La salute mentale è un tema fondamentale per il caregiver, bisogna parlarne ma allo stesso tempo creare le condizioni e dar loro gli strumenti per “garantirla”. Chi lavora, se stanco può provare a cambiare lavoro o comunque può imporsi di pensare ad altro a fine giornata. Il caregiver no, è sempre lì con la testa e con le responsabilità.
Forse troppo spesso si da per scontato che il caregiver sia stabile mentalmente e che riesca in qualche modo a far fronte ad ogni problema: non è proprio così.
Una delle prime cose che mi è stata insegnata è che il caregiver deve imparare a chiedere aiuto ma prima ovviamente deve capire che ha bisogno. Nella maggior parte dei casi però al centro dell’attenzione dei curanti c’è la persona assistita che, ovviamente, deve essere curata. Questo, involontariamente, sposta l’attenzione dal caregiver che anche quando ha capito che ha bisogno di aiuto e lo chiede, rischia di non trovarlo.

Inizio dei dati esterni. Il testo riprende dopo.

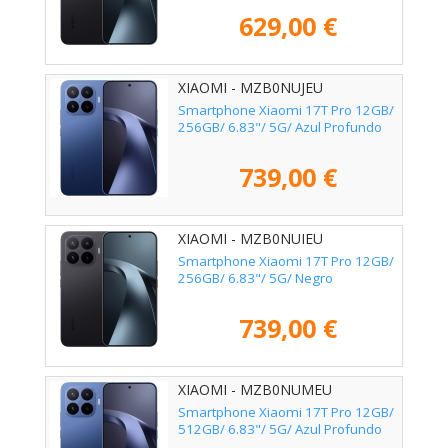
629,00 €
XIAOMI - MZB0NUJEU
Smartphone Xiaomi 17T Pro 12GB/
256GB/ 6.83"/ 5G/ Azul Profundo
739,00 €
XIAOMI - MZB0NUIEU
Smartphone Xiaomi 17T Pro 12GB/
256GB/ 6.83"/ 5G/ Negro
739,00 €
XIAOMI - MZB0NUMEU
Smartphone Xiaomi 17T Pro 12GB/
512GB/ 6.83"/ 5G/ Azul Profundo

Sono molti i complimenti rivolti a noi caregiver per il lavoro con i nostri cari: fanno certamente piacere ma non è sufficiente a dar voce ai compromessi con la nostra “salute mentale” perennemente in bilico.
Rinunciare a tutto, non uscire mai o poco di casa fare il minimo indispensabile al di fuori della cura, non può non avere delle ripercussioni psicologiche sull’equilibrio del caregiver.

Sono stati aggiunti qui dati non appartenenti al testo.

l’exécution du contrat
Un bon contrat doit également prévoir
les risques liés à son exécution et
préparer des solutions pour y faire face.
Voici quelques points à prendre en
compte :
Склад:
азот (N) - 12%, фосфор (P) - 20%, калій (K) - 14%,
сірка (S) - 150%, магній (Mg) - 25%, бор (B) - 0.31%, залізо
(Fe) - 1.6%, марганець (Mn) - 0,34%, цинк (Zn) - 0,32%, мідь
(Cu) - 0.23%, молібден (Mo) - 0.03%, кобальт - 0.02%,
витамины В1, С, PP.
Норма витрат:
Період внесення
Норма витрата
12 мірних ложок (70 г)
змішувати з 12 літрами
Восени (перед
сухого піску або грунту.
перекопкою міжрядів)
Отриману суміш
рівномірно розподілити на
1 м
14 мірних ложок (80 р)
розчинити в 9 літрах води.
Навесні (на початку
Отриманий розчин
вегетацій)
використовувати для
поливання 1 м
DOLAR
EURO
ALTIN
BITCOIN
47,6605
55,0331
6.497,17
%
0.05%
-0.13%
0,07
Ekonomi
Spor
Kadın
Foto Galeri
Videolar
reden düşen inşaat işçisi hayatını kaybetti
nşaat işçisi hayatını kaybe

Quando ci “usuriamo” fisicamente noi caregiver, ciò si ripercuote anche sulla nostra mente (già usurata) perché sentiamo che non abbiamo più le forze per svolgere quotidianamente il nostro ruolo di caregiver.
Non basta il supporto da parte di una persona che permette a noi caregiver di uscire un po’ più spesso sostituendoci oppure permettendoci di sfogarci e parlare con qualcuno.
Abbiamo bisogno anche di un supporto esperto, ovvero da parte di uno specialista.